Material for this task:
★ ★ ★ ★ ★

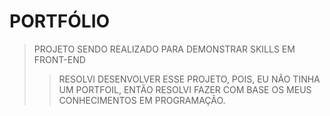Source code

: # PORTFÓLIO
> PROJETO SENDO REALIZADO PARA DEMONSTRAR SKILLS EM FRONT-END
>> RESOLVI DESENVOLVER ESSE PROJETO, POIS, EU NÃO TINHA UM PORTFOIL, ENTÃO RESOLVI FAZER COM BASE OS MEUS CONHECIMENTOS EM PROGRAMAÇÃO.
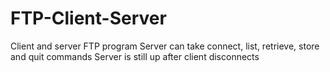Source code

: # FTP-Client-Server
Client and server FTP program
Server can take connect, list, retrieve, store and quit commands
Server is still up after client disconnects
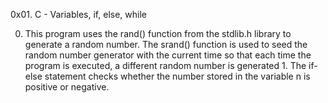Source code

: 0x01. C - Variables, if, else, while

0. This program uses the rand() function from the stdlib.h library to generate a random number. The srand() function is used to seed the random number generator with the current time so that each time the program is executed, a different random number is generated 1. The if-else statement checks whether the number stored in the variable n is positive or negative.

★ ★ ★ ★ ★

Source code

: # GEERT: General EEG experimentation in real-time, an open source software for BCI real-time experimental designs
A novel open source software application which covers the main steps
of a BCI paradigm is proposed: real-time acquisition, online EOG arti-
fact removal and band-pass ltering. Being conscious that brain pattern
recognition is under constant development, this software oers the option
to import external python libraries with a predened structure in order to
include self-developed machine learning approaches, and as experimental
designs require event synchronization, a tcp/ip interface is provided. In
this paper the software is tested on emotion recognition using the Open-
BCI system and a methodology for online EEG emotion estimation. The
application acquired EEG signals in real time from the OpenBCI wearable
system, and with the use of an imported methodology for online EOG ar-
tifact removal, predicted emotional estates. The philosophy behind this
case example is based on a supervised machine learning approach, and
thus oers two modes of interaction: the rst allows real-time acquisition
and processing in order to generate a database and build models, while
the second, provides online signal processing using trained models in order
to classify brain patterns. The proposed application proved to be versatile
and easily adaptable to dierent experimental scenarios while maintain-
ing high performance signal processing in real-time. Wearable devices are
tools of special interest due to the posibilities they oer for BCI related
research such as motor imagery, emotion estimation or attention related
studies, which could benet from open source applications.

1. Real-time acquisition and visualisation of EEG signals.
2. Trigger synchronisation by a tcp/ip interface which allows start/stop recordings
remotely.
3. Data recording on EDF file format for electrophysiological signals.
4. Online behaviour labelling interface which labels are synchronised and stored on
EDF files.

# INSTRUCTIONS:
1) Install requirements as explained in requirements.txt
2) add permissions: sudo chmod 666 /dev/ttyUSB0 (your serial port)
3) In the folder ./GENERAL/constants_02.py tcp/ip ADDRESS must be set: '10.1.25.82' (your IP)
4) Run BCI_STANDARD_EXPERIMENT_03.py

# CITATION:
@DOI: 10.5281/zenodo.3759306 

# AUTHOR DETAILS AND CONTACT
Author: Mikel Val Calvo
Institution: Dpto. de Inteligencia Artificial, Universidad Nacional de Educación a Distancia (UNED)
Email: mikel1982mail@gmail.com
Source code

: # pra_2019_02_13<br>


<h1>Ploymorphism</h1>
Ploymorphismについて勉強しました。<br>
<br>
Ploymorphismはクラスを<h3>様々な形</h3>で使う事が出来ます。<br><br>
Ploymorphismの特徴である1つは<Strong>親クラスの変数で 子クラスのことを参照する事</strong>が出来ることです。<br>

★ ★ ★ ★ ★

Work to complete:
Would you print, exactly as written, every line above from the one holding "tifact removal, predicted" through the one holding "Author: Mikel Val Calvo", with both included and no other lines?

Reply to the exercise:
tifact removal, predicted emotional estates. The philosophy behind this
case example is based on a supervised machine learning approach, and
thus oers two modes of interaction: the rst allows real-time acquisition
and processing in order to generate a database and build models, while
the second, provides online signal processing using trained models in order
to classify brain patterns. The proposed application proved to be versatile
and easily adaptable to dierent experimental scenarios while maintain-
ing high performance signal processing in real-time. Wearable devices are
tools of special interest due to the posibilities they oer for BCI related
research such as motor imagery, emotion estimation or attention related
studies, which could benet from open source applications.

1. Real-time acquisition and visualisation of EEG signals.
2. Trigger synchronisation by a tcp/ip interface which allows start/stop recordings
remotely.
3. Data recording on EDF file format for electrophysiological signals.
4. Online behaviour labelling interface which labels are synchronised and stored on
EDF files.

# INSTRUCTIONS:
1) Install requirements as explained in requirements.txt
2) add permissions: sudo chmod 666 /dev/ttyUSB0 (your serial port)
3) In the folder ./GENERAL/constants_02.py tcp/ip ADDRESS must be set: '10.1.25.82' (your IP)
4) Run BCI_STANDARD_EXPERIMENT_03.py

# CITATION:
@DOI: 10.5281/zenodo.3759306 

# AUTHOR DETAILS AND CONTACT
Author: Mikel Val Calvo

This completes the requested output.